§ Data extract
◆ ◆ ◆ ◆ ◆
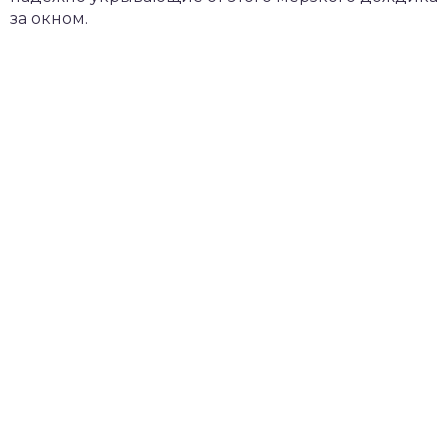
за окном.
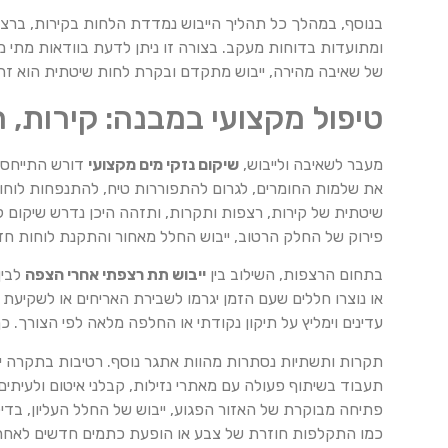
בנוסף, במהלך כל תהליך הייבוש נמדדת הלחות בקירות, ברצפו
ומתועדות בדוחות מעקב. בצורה זו ניתן לדעת בוודאות מתי מס
של שאיבה מהירה, ייבוש מתקדם ובקרת לחות שיטתית הוא זה 
טיפול מקצועי במבנה: קירות,
מעבר לשאיבה ולייבוש,
שיקום נזקי מים מקצועי
דורש התייחסות
את שלמות החומרים, לגרום להתפוררות טיח, להתנפחות לוח
שיטתית של קירות, רצפות ותקרות, ותזהה היכן נדרש שיקום ק
פירוק של החלק הרטוב, ייבוש החלל מאחור והתקנת לוחות ח
בתחום הרצפות, השילוב בין
ייבוש תת רצפתי אחרי הצפה
לבין
או נוצרו חללים שעם הזמן יגרמו לשבירת האריחים או לשקיעת
עדינים וימליץ על תיקון נקודתי או החלפה מלאה לפי הצורך. כ
תקרות ותשתיות נסתרות מהוות אתגר נוסף. רטיבות בתקרה יכו
תעבוד בשיתוף פעולה עם מאתרי נזילות, קבלני איטום ולעית
פתיחה מבוקרת של האזור הפגוע, ייבוש של החלל העליון, בדיק
כמו התקלפות חוזרת של צבע או הופעת כתמים חדשים לאחר 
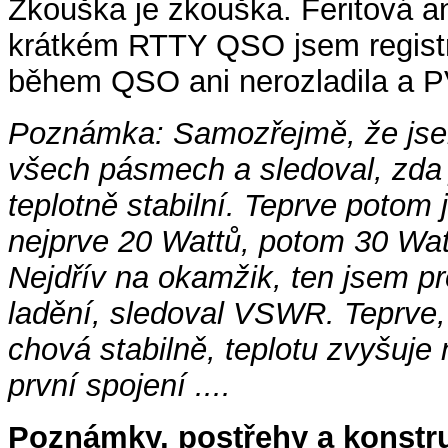
Zkouška je zkouška. Feritová an
krátkém RTTY QSO jsem registro
během QSO ani nerozladila a PV
Poznámka: Samozřejmě, že jsem
všech pásmech a sledoval, zda
teplotně stabilní. Teprve potom
nejprve 20 Wattů, potom 30 Wat
Nejdřív na okamžik, ten jsem pr
ladění, sledoval VSWR. Teprve, 
chová stabilně, teplotu zvyšuje 
první spojení ....
Poznámky, postřehy a konstru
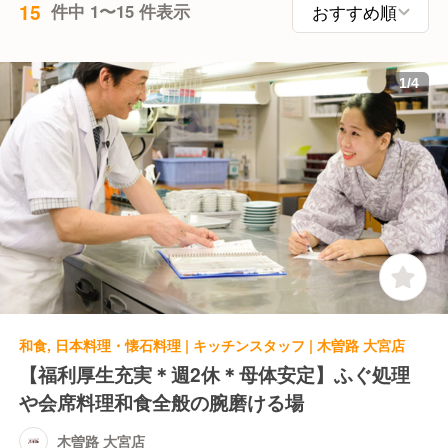
15
件中 1〜15 件表示
1
/
4
和食, 日本料理・懐石料理 | キッチンスタッフ | 木曽路 大宮店
【福利厚生充実＊週2休＊母体安定】ふぐ処理
や会席料理和食全般の腕磨ける場
木曽路 大宮店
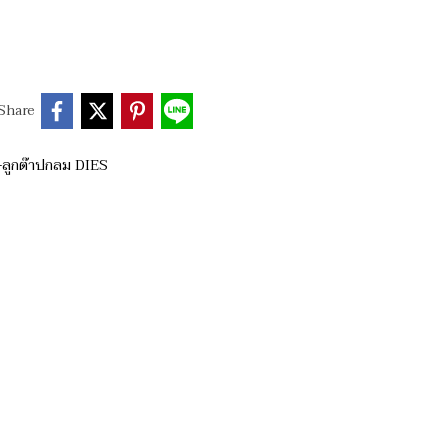
Share
-ลูกต๊าปกลม DIES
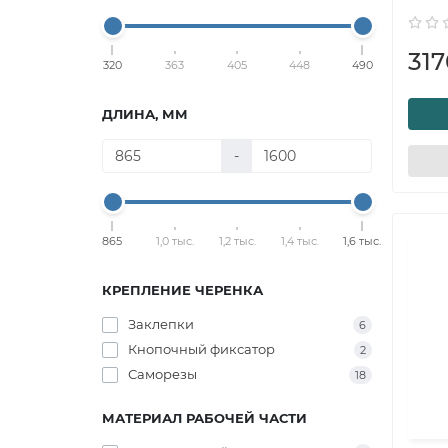
317
320
363
405
448
490
ДЛИНА, ММ
-
865
1,0 тыс.
1,2 тыс.
1,4 тыс.
1,6 тыс.
КРЕПЛЕНИЕ ЧЕРЕНКА
Заклепки
6
Кнопочный фиксатор
2
Саморезы
18
МАТЕРИАЛ РАБОЧЕЙ ЧАСТИ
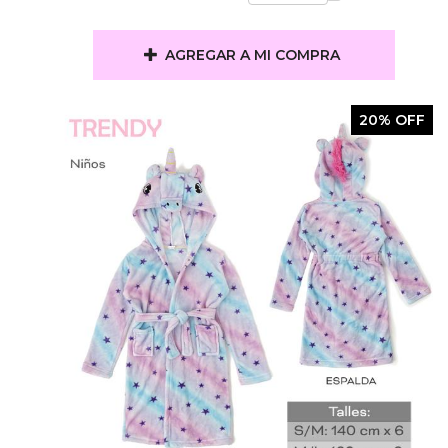
AGREGAR A MI COMPRA
20% OFF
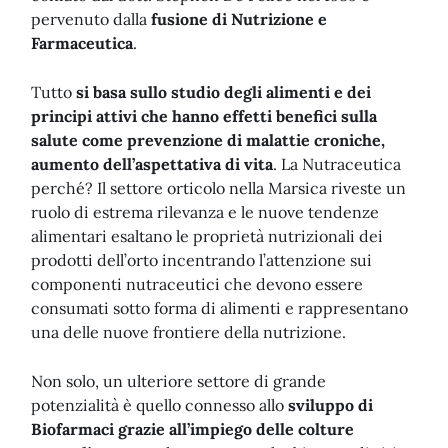
pervenuto dalla
fusione di Nutrizione e
Farmaceutica
.
Tutto
si basa sullo studio degli alimenti e dei
principi attivi che hanno effetti benefici sulla
salute come prevenzione di malattie croniche,
aumento dell’aspettativa di vita
. La Nutraceutica
perché? Il settore orticolo nella Marsica riveste un
ruolo di estrema rilevanza e le nuove tendenze
alimentari esaltano le proprietà nutrizionali dei
prodotti dell’orto incentrando l’attenzione sui
componenti nutraceutici che devono essere
consumati sotto forma di alimenti e rappresentano
una delle nuove frontiere della nutrizione.
Non solo, un ulteriore settore di grande
potenzialità è quello connesso allo
sviluppo di
Biofarmaci grazie all’impiego delle colture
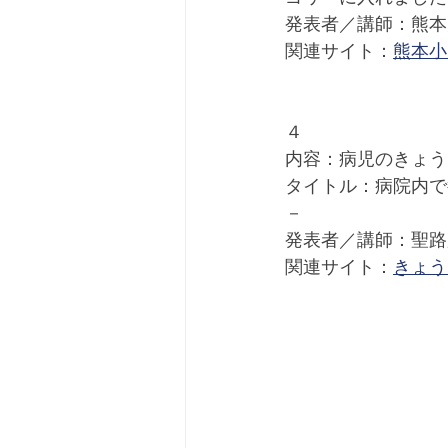
発表者／講師：熊本
関連サイト：
熊本小
４
内容：病児のきょう
タイトル：病院内で
－ 
発表者／講師：聖路
関連サイト：
きょう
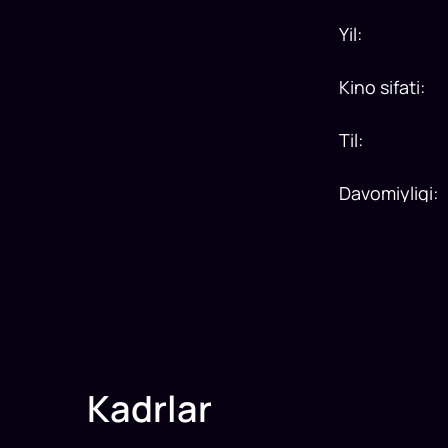
Yil
:
Kino sifati
:
Til
:
Davomiyligi
:
Kadrlar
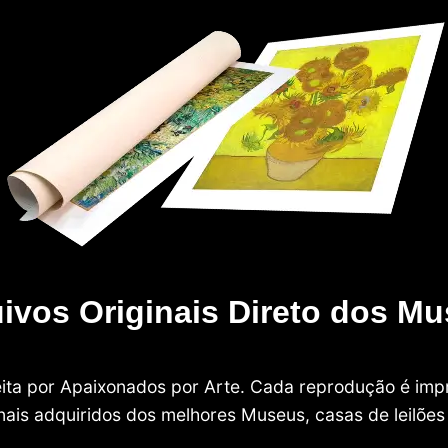
ivos Originais Direto dos M
 feita por Apaixonados por Arte. Cada reprodução é i
nais adquiridos dos melhores Museus, casas de leilões e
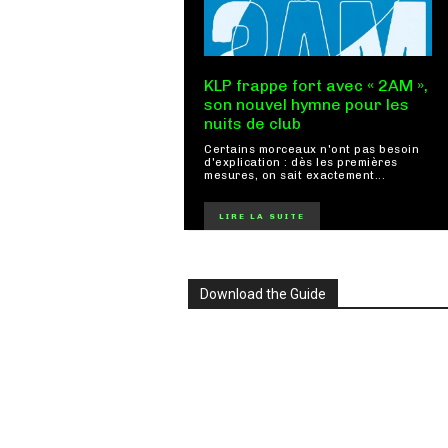
KLP frappe fort avec « 2AM »,
son nouvel hymne pour les
nuits de club
Certains morceaux n'ont pas besoin
d'explication : dès les premières
mesures, on sait exactement...
LIRE LA SUITE
Download the Guide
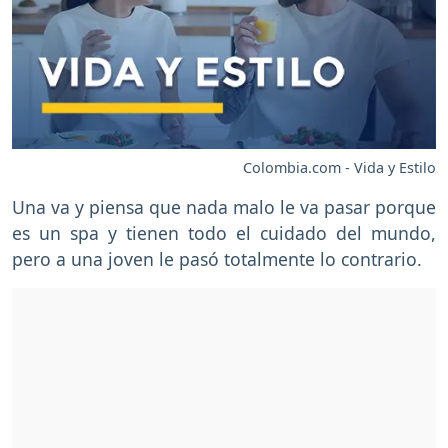
Colombia.com - Vida y Estilo
Una va y piensa que nada malo le va pasar porque
es un spa y tienen todo el cuidado del mundo,
pero a una joven le pasó totalmente lo contrario.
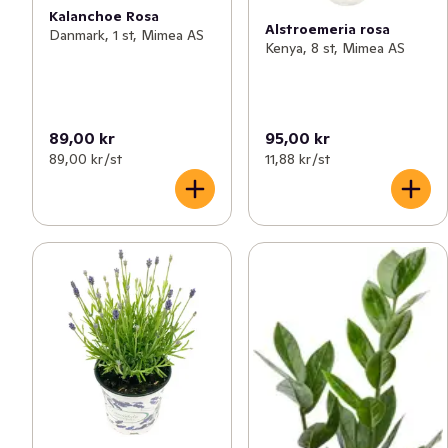
Kalanchoe Rosa
Alstroemeria rosa
Danmark, 1 st, Mimea AS
Kenya, 8 st, Mimea AS
89,00 kr
95,00 kr
89,00 kr /st
11,88 kr /st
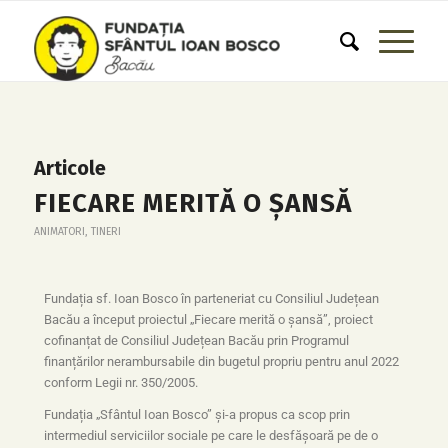
Articole
FIECARE MERITĂ O ȘANSĂ
ANIMATORI
,
TINERI
Fundația sf. Ioan Bosco în parteneriat cu Consiliul Județean
Bacău a început proiectul „Fiecare merită o șansă”, proiect
cofinanțat de Consiliul Județean Bacău prin Programul
finanțărilor nerambursabile din bugetul propriu pentru anul 2022
conform Legii nr. 350/2005.
Fundația „Sfântul Ioan Bosco” și-a propus ca scop prin
intermediul serviciilor sociale pe care le desfășoară pe de o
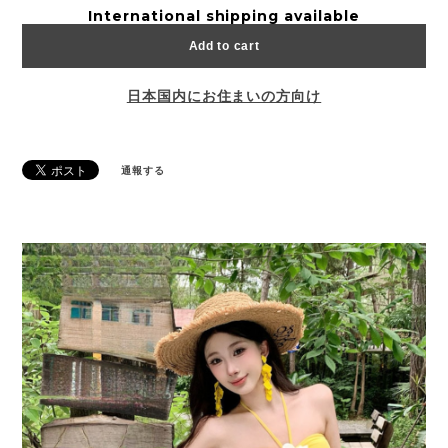
International shipping available
Add to cart
日本国内にお住まいの方向け
通報する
◆ ◆ ◆ ◆ ◆
Format the text of the material as a JSON list of strings, one string per line, starting at the beginning of the material and ending at the line that contains "Biofarmaci grazie all’impiego delle colture", with both ends included. Leave out blank lines and the pictures.

[
  "за окном.",
  "בנוסף, במהלך כל תהליך הייבוש נמדדת הלחות בקירות, ברצפו",
  "ומתועדות בדוחות מעקב. בצורה זו ניתן לדעת בוודאות מתי מס",
  "של שאיבה מהירה, ייבוש מתקדם ובקרת לחות שיטתית הוא זה ",
  "טיפול מקצועי במבנה: קירות,",
  "מעבר לשאיבה ולייבוש,",
  "שיקום נזקי מים מקצועי",
  "דורש התייחסות",
  "את שלמות החומרים, לגרום להתפוררות טיח, להתנפחות לוח",
  "שיטתית של קירות, רצפות ותקרות, ותזהה היכן נדרש שיקום ק",
  "פירוק של החלק הרטוב, ייבוש החלל מאחור והתקנת לוחות ח",
  "בתחום הרצפות, השילוב בין",
  "ייבוש תת רצפתי אחרי הצפה",
  "לבין",
  "או נוצרו חללים שעם הזמן יגרמו לשבירת האריחים או לשקיעת",
  "עדינים וימליץ על תיקון נקודתי או החלפה מלאה לפי הצורך. כ",
  "תקרות ותשתיות נסתרות מהוות אתגר נוסף. רטיבות בתקרה יכו",
  "תעבוד בשיתוף פעולה עם מאתרי נזילות, קבלני איטום ולעית",
  "פתיחה מבוקרת של האזור הפגוע, ייבוש של החלל העליון, בדיק",
  "כמו התקלפות חוזרת של צבע או הופעת כתמים חדשים לאחר ",
  "Zkouška je zkouška. Feritová an",
  "krátkém RTTY QSO jsem registro",
  "během QSO ani nerozladila a PV",
  "Poznámka: Samozřejmě, že jsem",
  "všech pásmech a sledoval, zda",
  "teplotně stabilní. Teprve potom",
  "nejprve 20 Wattů, potom 30 Wat",
  "Nejdřív na okamžik, ten jsem pr",
  "ladění, sledoval VSWR. Teprve, ",
  "chová stabilně, teplotu zvyšuje ",
  "první spojení ....",
  "Poznámky, postřehy a konstru",
  "15",
  "件中 1〜15 件表示",
  "1",
  "/",
  "4",
  "和食, 日本料理・懐石料理 | キッチンスタッフ | 木曽路 大宮店",
  "【福利厚生充実＊週2休＊母体安定】ふぐ処理",
  "や会席料理和食全般の腕磨ける場",
  "木曽路 大宮店",
  "Share",
  "-ลูกต๊าปกลม DIES",
  "317",
  "320",
  "363",
  "405",
  "448",
  "490",
  "ДЛИНА, ММ",
  "-",
  "865",
  "1,0 тыс.",
  "1,2 тыс.",
  "1,4 тыс.",
  "1,6 тыс.",
  "КРЕПЛЕНИЕ ЧЕРЕНКА",
  "Заклепки",
  "6",
  "Кнопочный фиксатор",
  "2",
  "Саморезы",
  "18",
  "МАТЕРИАЛ РАБОЧЕЙ ЧАСТИ",
  "AGREGAR A MI COMPRA",
  "20% OFF",
  "pervenuto dalla",
  "fusione di Nutrizione e",
  "Farmaceutica",
  ".",
  "Tutto",
  "si basa sullo studio degli alimenti e dei",
  "principi attivi che hanno effetti benefici sulla",
  "salute come prevenzione di malattie croniche,",
  "aumento dell’aspettativa di vita",
  ". La Nutraceutica",
  "perché? Il settore orticolo nella Marsica riveste un",
  "ruolo di estrema rilevanza e le nuove tendenze",
  "alimentari esaltano le proprietà nutrizionali dei",
  "prodotti dell’orto incentrando l’attenzione sui",
  "componenti nutraceutici che devono essere",
  "consumati sotto forma di alimenti e rappresentano",
  "una delle nuove frontiere della nutrizione.",
  "Non solo, un ulteriore settore di grande",
  "potenzialità è quello connesso allo",
  "sviluppo di",
  "Biofarmaci grazie all’impiego delle colture"
]